La nouvelle est tombée le mardi 11 octobre 2016 : Samsung a annoncé l’arrêt de la production du Galaxy Note 7. Dans un communiqué envoyé aux médias américains, la marque coréenne indiquait de façon lapidaire :

« La sécurité de nos clients étant notre plus haute priorité, nous avons décidé de mettre un terme aux ventes et à la production de Galaxy Note 7. »

L’annonce a fait l’effet d’une bombe dans le milieu de la high-tech et de la finance et le titre du conglomérat cédait plus de 8% le 11 octobre et 9,4% par rapport au 7 octobre. D’une bombe ? Oui dans une certaine mesure, mais pas totalement.

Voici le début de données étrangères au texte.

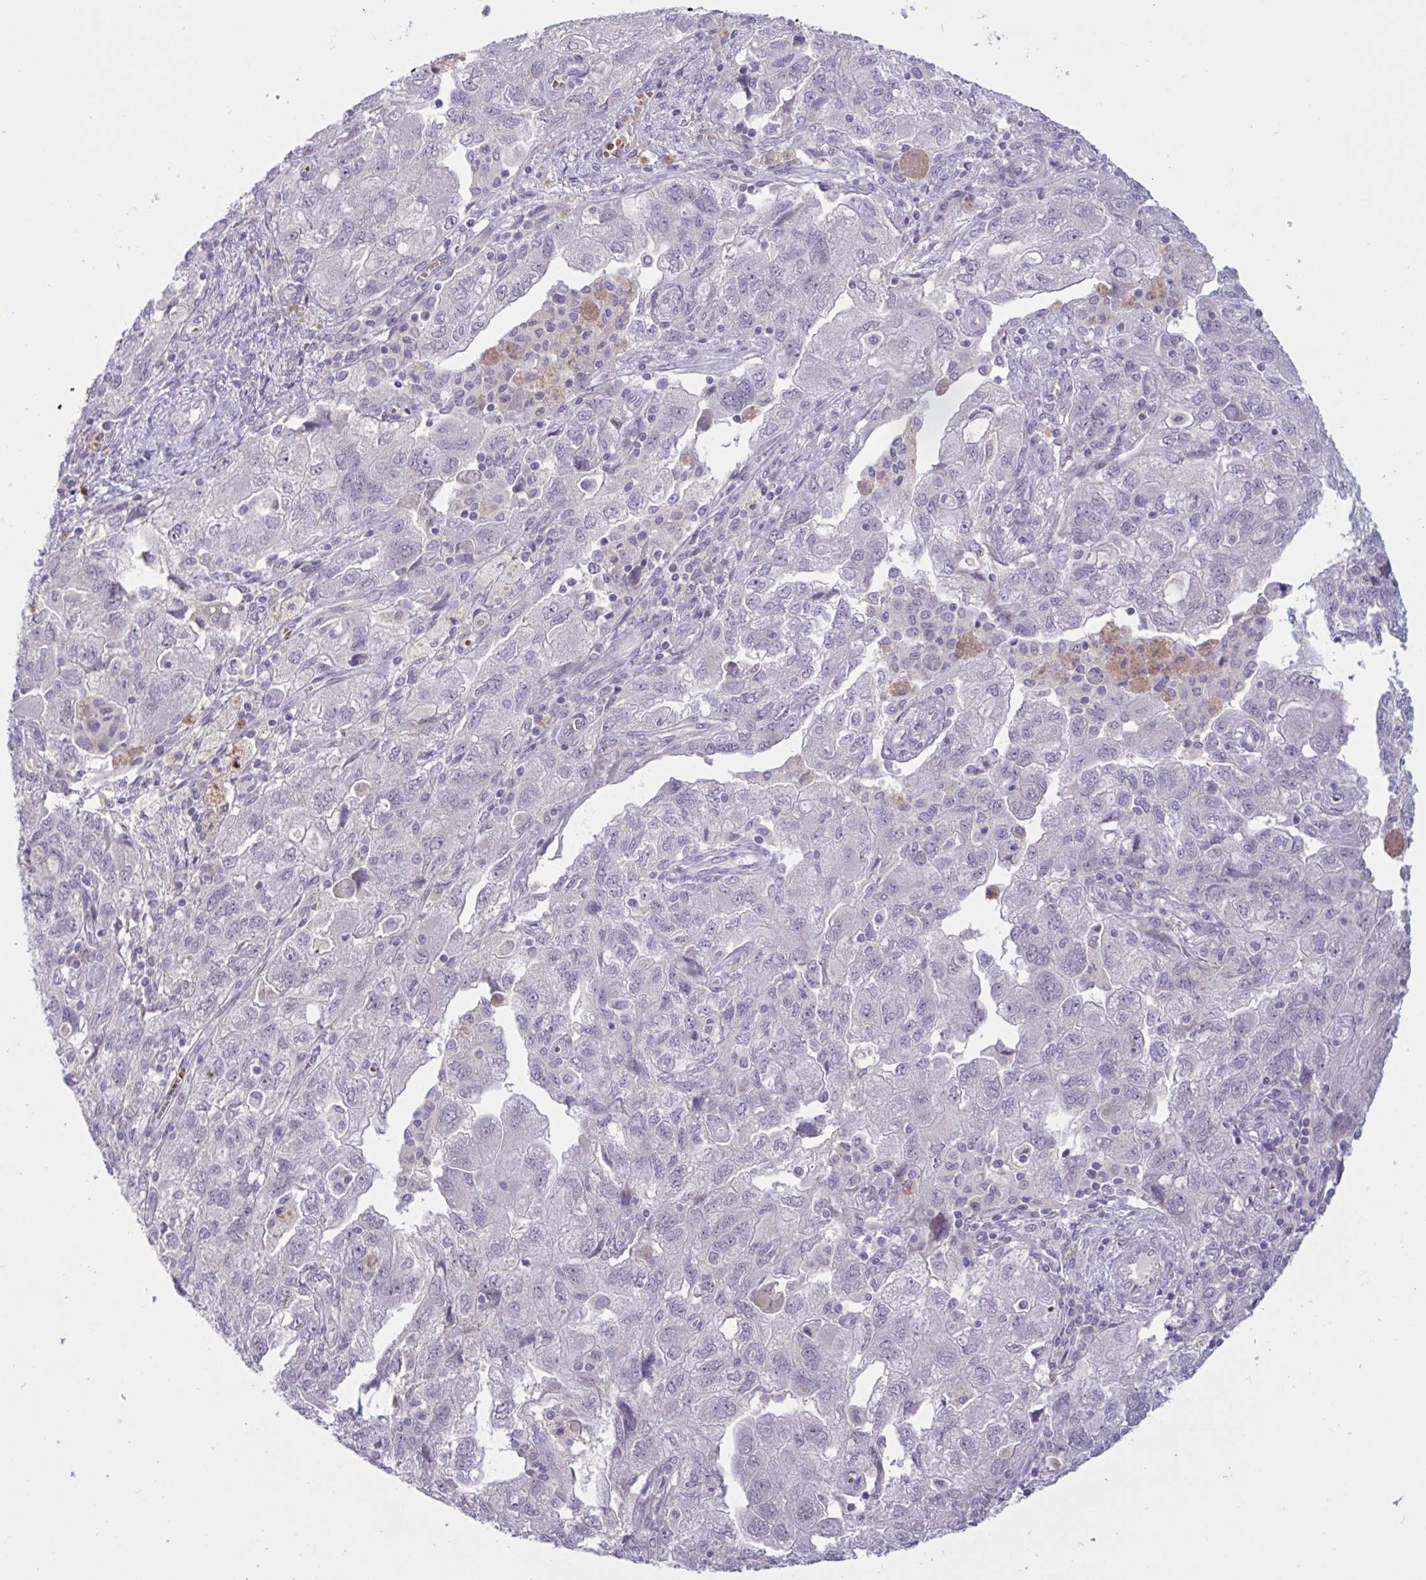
{"staining": {"intensity": "negative", "quantity": "none", "location": "none"}, "tissue": "ovarian cancer", "cell_type": "Tumor cells", "image_type": "cancer", "snomed": [{"axis": "morphology", "description": "Carcinoma, NOS"}, {"axis": "morphology", "description": "Cystadenocarcinoma, serous, NOS"}, {"axis": "topography", "description": "Ovary"}], "caption": "Immunohistochemistry (IHC) photomicrograph of carcinoma (ovarian) stained for a protein (brown), which displays no expression in tumor cells.", "gene": "RFPL4B", "patient": {"sex": "female", "age": 69}}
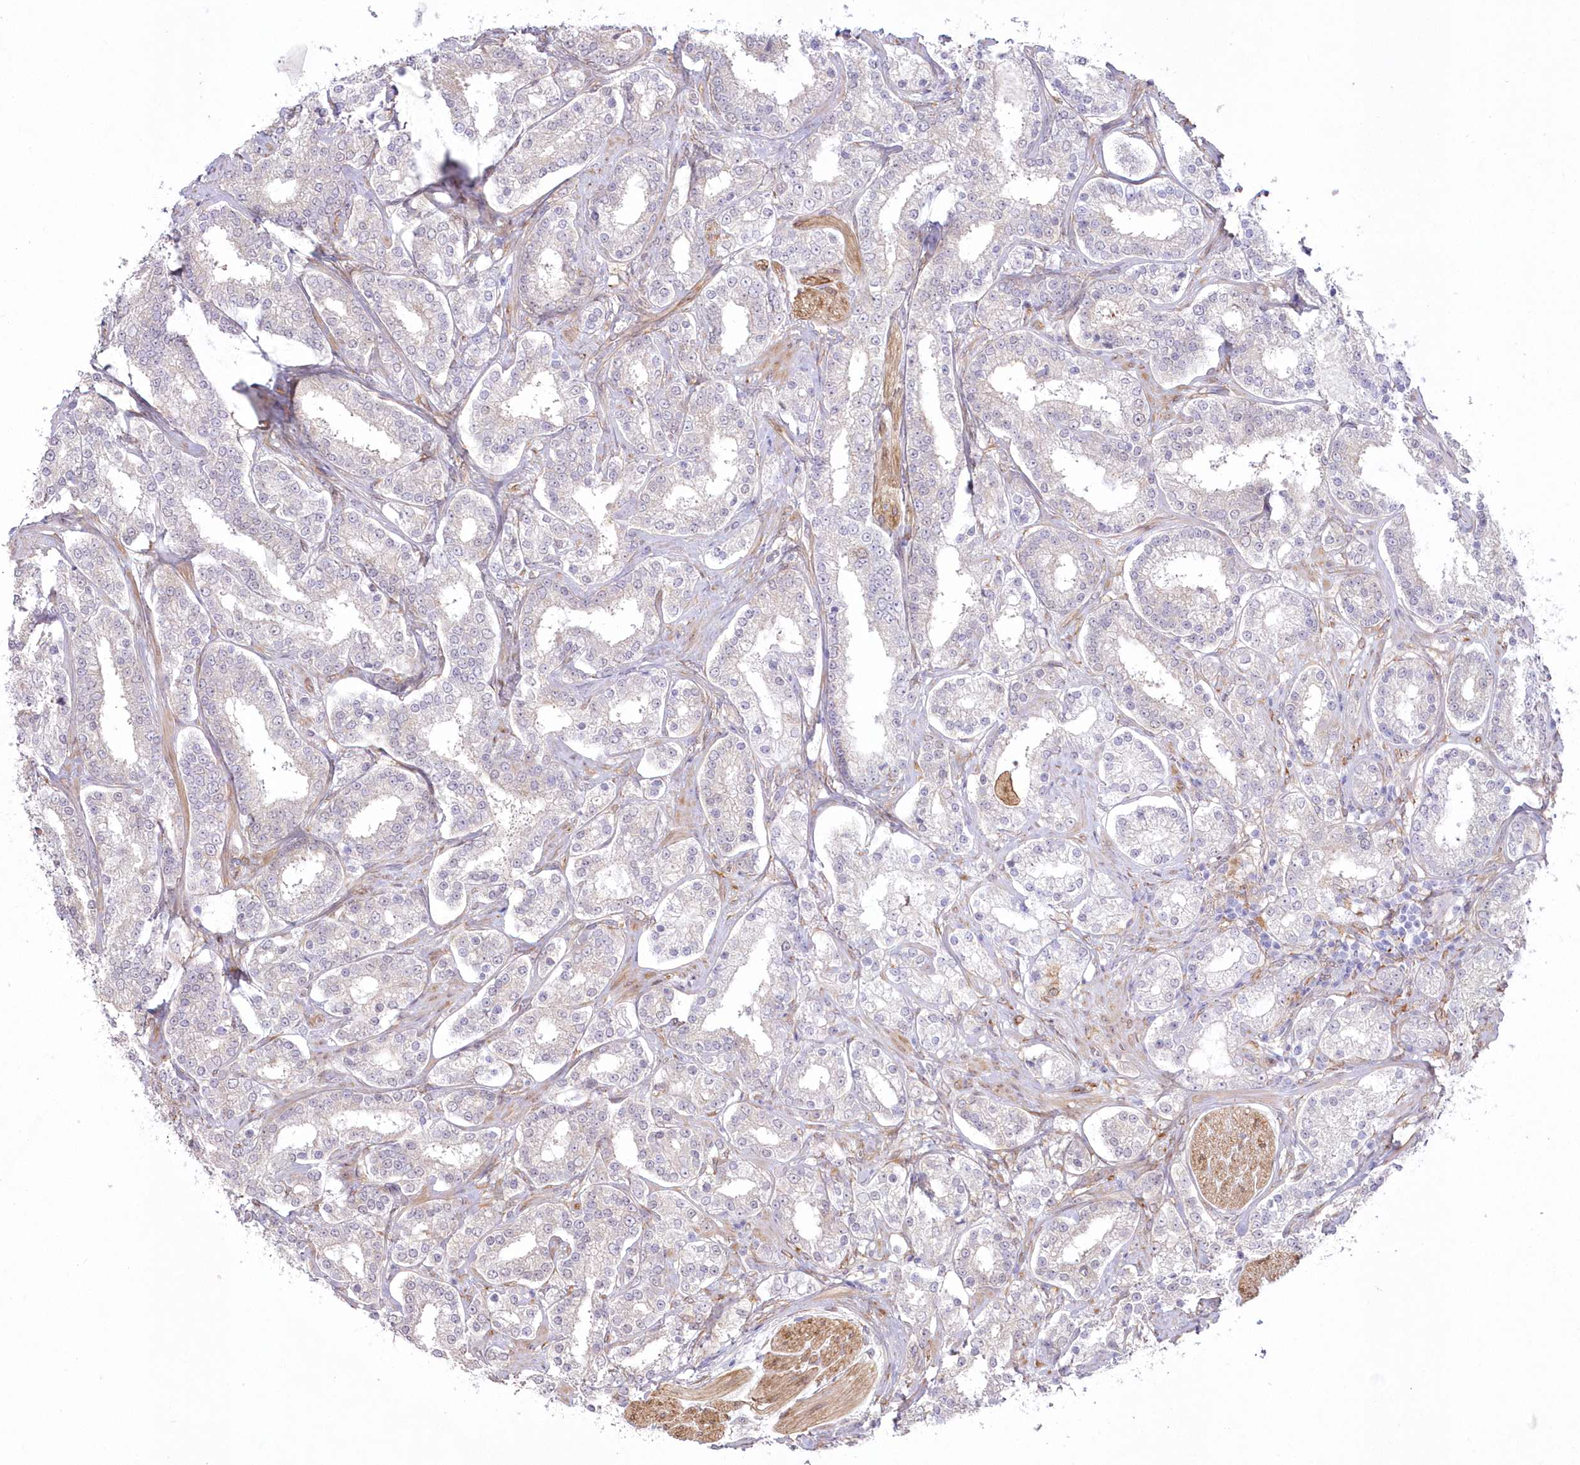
{"staining": {"intensity": "negative", "quantity": "none", "location": "none"}, "tissue": "prostate cancer", "cell_type": "Tumor cells", "image_type": "cancer", "snomed": [{"axis": "morphology", "description": "Normal tissue, NOS"}, {"axis": "morphology", "description": "Adenocarcinoma, High grade"}, {"axis": "topography", "description": "Prostate"}], "caption": "This is an IHC micrograph of adenocarcinoma (high-grade) (prostate). There is no expression in tumor cells.", "gene": "SH3PXD2B", "patient": {"sex": "male", "age": 83}}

L’histoire industrielle regorge de catastrophes du même nom et il ne saurait question de les rappeler toutes ici. La dernière en date est celle du scandale des moteurs diesel truqués de Volkswagen. Cette affaire, encore en justice, a eu et a encore un impact très fort sur le constructeur allemand, sa situation financière et surtout son image. Car oui, nous sommes, avec Internet, entrés de plain pied dans la mondialisation, mais également dans l’ère de l’image et des réseaux sociaux. Une image qui vaut de l’or quand elle est belle, mais qui peut s’autodétruire et entraîner dans son sillage des pertes financières colossales bien réelles.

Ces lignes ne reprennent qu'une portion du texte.